• _WORK TASK_: Output each entry below as it stands, leaving out every picture.
_ _ _ _
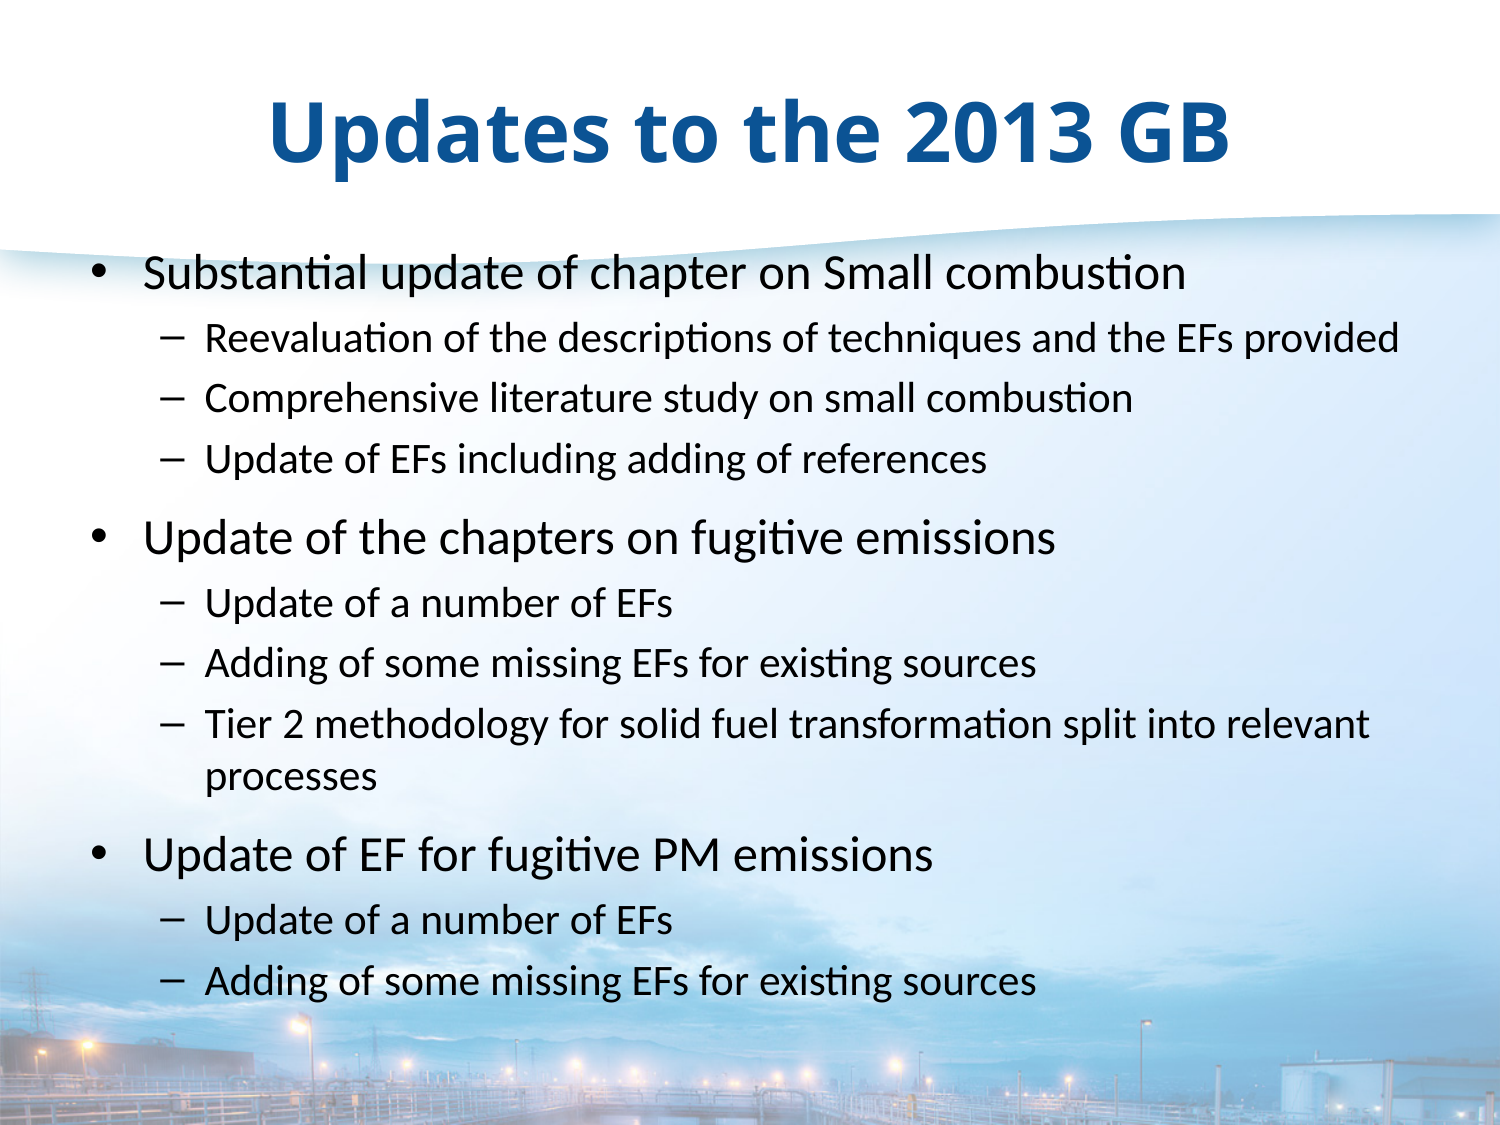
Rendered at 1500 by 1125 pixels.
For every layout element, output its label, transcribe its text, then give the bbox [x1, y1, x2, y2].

title Updates to the 2013 GB [75, 45, 1425, 231]
picture [0, 215, 1500, 1125]
list Substantial update of chapter on Small combustion Reevaluation of the descriptions of techniques and the EFs provided Comprehensive literature study on small combustion Update of EFs including adding of references Update of the chapters on fugitive emissions Update of a number of EFs Adding of some missing EFs for existing sources Tier 2 methodology for solid fuel transformation split into relevant processes Update of EF for fugitive PM emissions Update of a number of EFs Adding of some missing EFs for existing sources [75, 231, 1425, 1071]
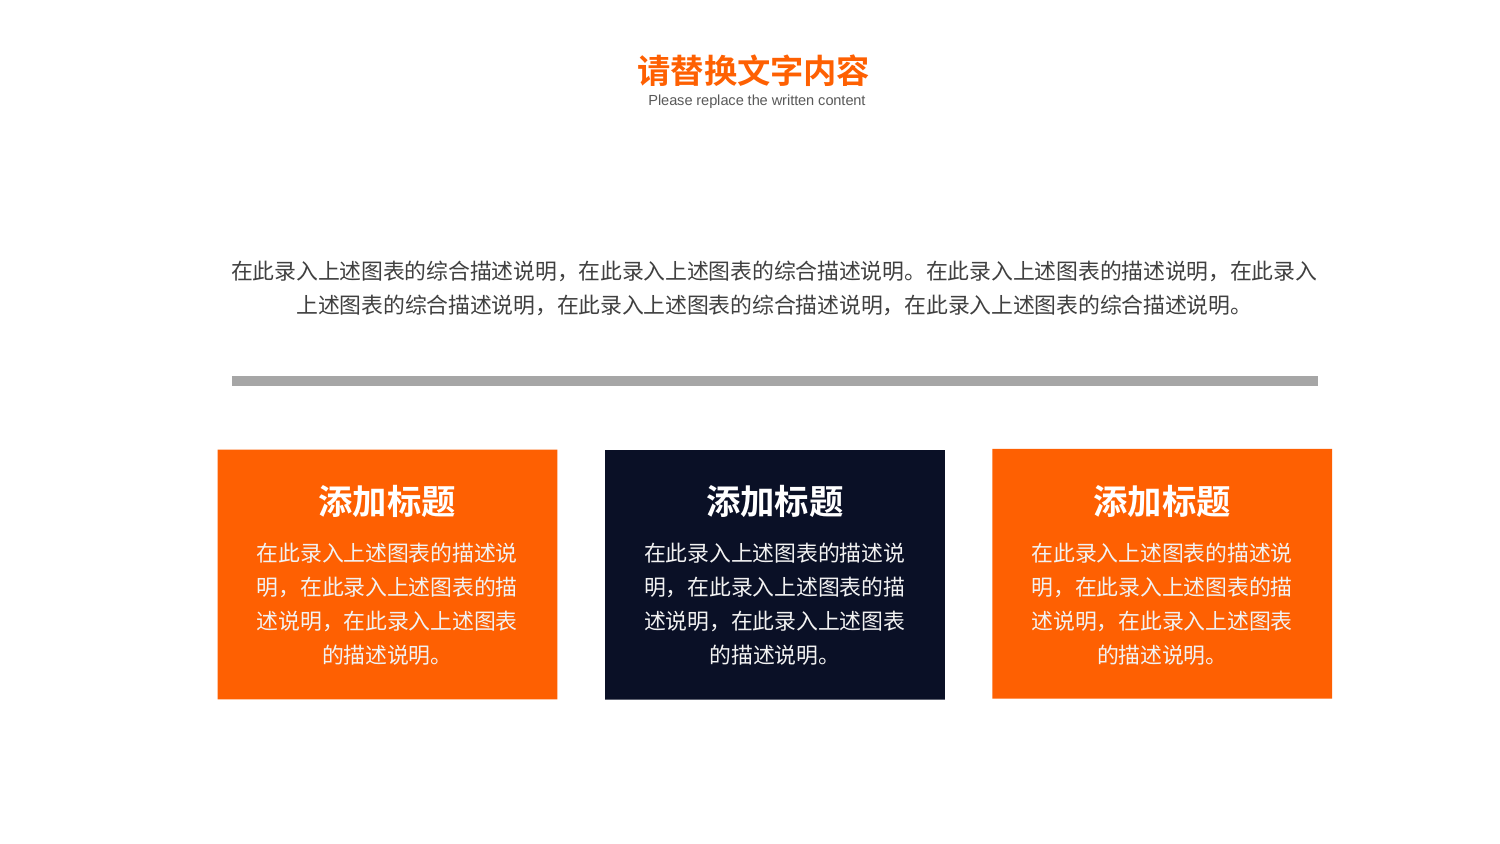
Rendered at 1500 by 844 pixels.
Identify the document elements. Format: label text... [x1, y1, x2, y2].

text_box 在此录入上述图表的描述说明，在此录入上述图表的描述说明，在此录入上述图表的描述说明。 [625, 525, 925, 674]
text_box 添加标题 [695, 474, 855, 525]
text_box [991, 448, 1333, 700]
text_box 在此录入上述图表的描述说明，在此录入上述图表的描述说明，在此录入上述图表的描述说明。 [1012, 525, 1312, 674]
text_box 在此录入上述图表的综合描述说明，在此录入上述图表的综合描述说明。在此录入上述图表的描述说明，在此录入上述图表的综合描述说明，在此录入上述图表的综合描述说明，在此录入上述图表的综合描述说明。 [217, 244, 1333, 324]
text_box 添加标题 [307, 474, 468, 525]
text_box 添加标题 [1082, 474, 1243, 525]
text_box 在此录入上述图表的描述说明，在此录入上述图表的描述说明，在此录入上述图表的描述说明。 [237, 525, 537, 674]
text_box [217, 449, 558, 700]
text_box 请替换文字内容 [622, 42, 886, 98]
text_box Please replace the written content [633, 98, 881, 116]
text_box [604, 449, 946, 701]
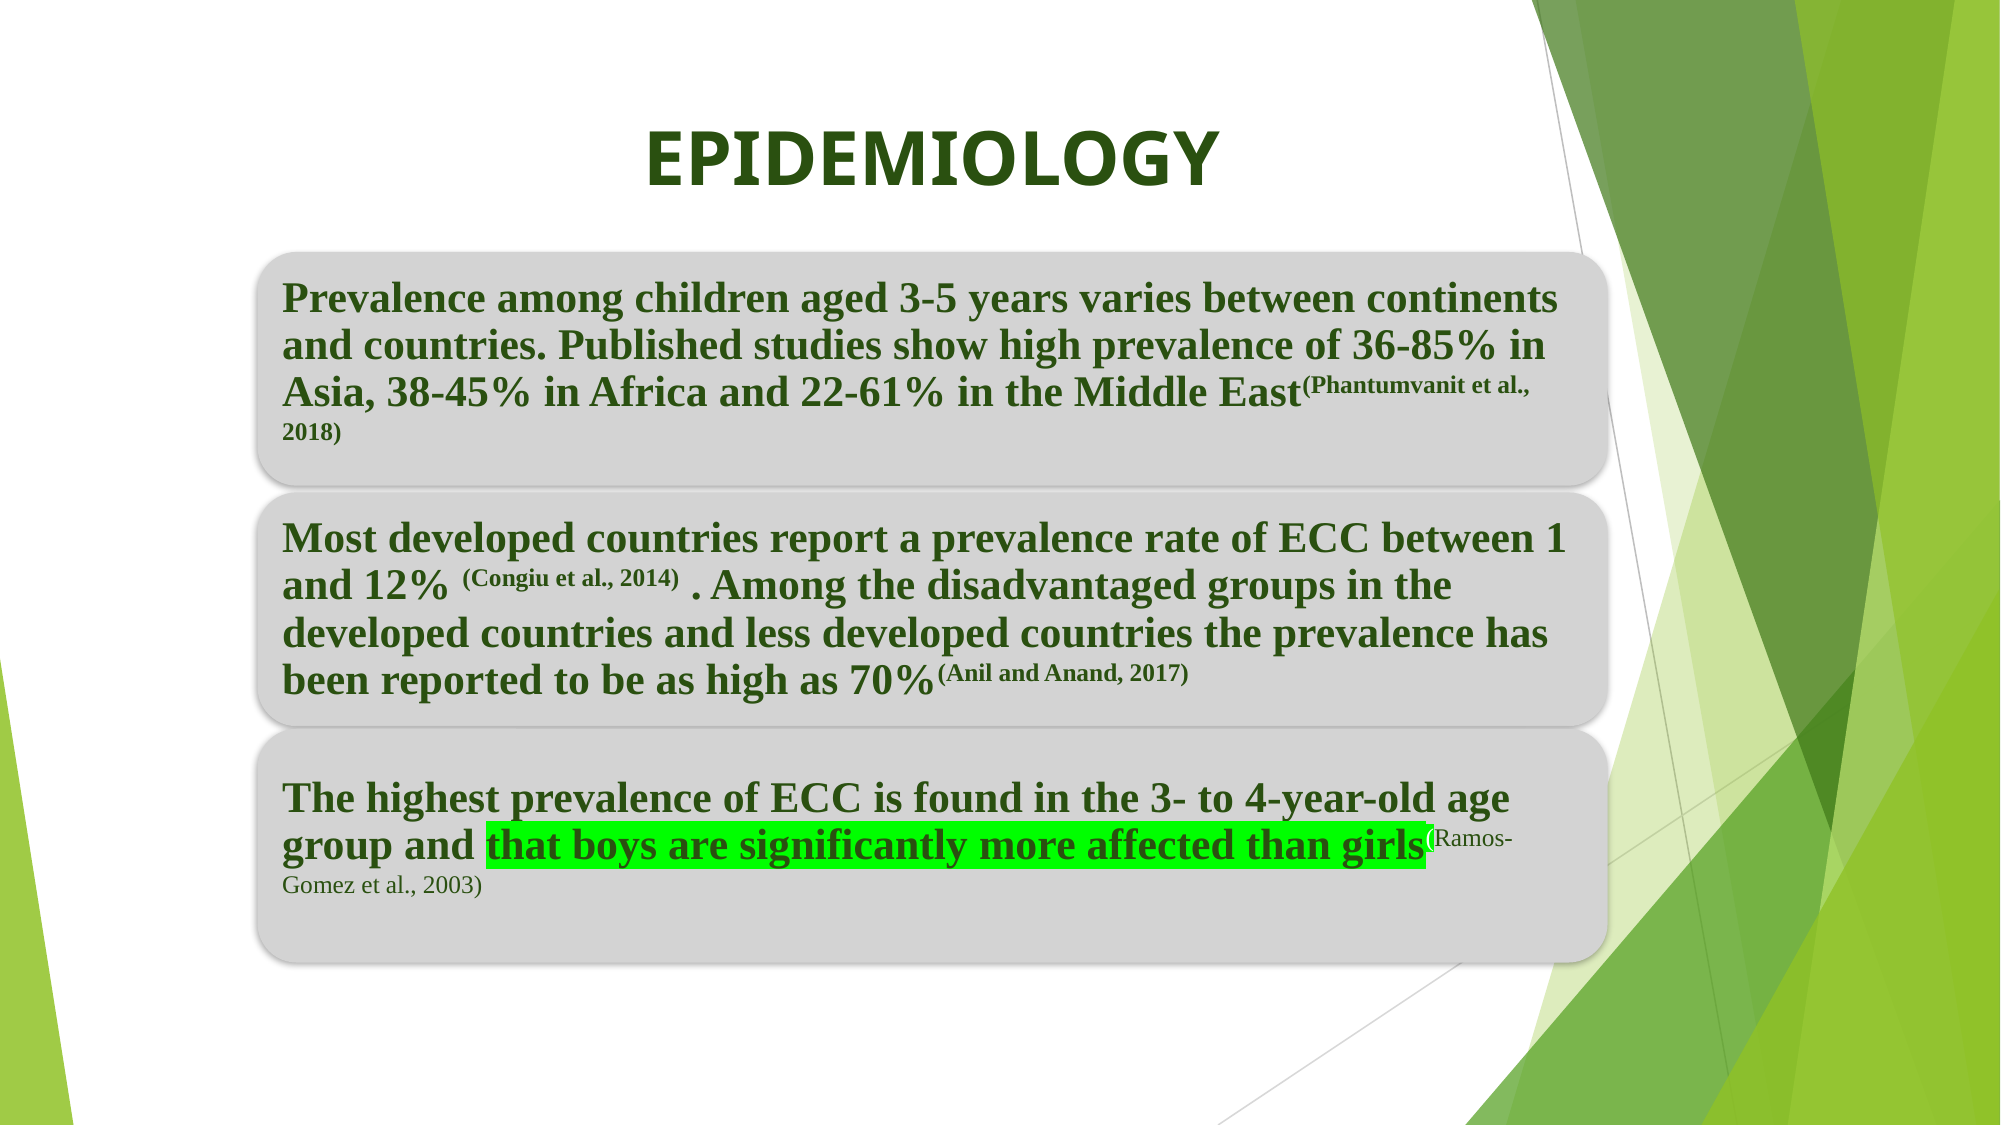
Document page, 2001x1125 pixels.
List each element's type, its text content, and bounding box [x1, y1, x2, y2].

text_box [257, 251, 1608, 963]
title EPIDEMIOLOGY [227, 46, 1638, 264]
_ _ _ _
• _TASK RESULT_:
Rendered at 1500 by 1125 pixels.
For every layout element, output its label, transcribe its text, then give the bbox [x1, y1, x2, y2].

title Updates to the 2013 GB [75, 45, 1425, 231]
picture [0, 215, 1500, 1125]
list Substantial update of chapter on Small combustion Reevaluation of the descriptions of techniques and the EFs provided Comprehensive literature study on small combustion Update of EFs including adding of references Update of the chapters on fugitive emissions Update of a number of EFs Adding of some missing EFs for existing sources Tier 2 methodology for solid fuel transformation split into relevant processes Update of EF for fugitive PM emissions Update of a number of EFs Adding of some missing EFs for existing sources [75, 231, 1425, 1071]
Rendered at 1500 by 844 pixels.
Identify the document elements. Format: label text... [x1, y1, x2, y2].

text_box 在此录入上述图表的描述说明，在此录入上述图表的描述说明，在此录入上述图表的描述说明。 [625, 525, 925, 674]
text_box 添加标题 [695, 474, 855, 525]
text_box [991, 448, 1333, 700]
text_box 在此录入上述图表的描述说明，在此录入上述图表的描述说明，在此录入上述图表的描述说明。 [1012, 525, 1312, 674]
text_box 在此录入上述图表的综合描述说明，在此录入上述图表的综合描述说明。在此录入上述图表的描述说明，在此录入上述图表的综合描述说明，在此录入上述图表的综合描述说明，在此录入上述图表的综合描述说明。 [217, 244, 1333, 324]
text_box 添加标题 [307, 474, 468, 525]
text_box 添加标题 [1082, 474, 1243, 525]
text_box 在此录入上述图表的描述说明，在此录入上述图表的描述说明，在此录入上述图表的描述说明。 [237, 525, 537, 674]
text_box [217, 449, 558, 700]
text_box 请替换文字内容 [622, 42, 886, 98]
text_box Please replace the written content [633, 98, 881, 116]
text_box [604, 449, 946, 701]
Document page, 2001x1125 pixels.
List each element's type, its text content, and bounding box [x1, y1, x2, y2].

text_box [257, 251, 1608, 963]
title EPIDEMIOLOGY [227, 46, 1638, 264]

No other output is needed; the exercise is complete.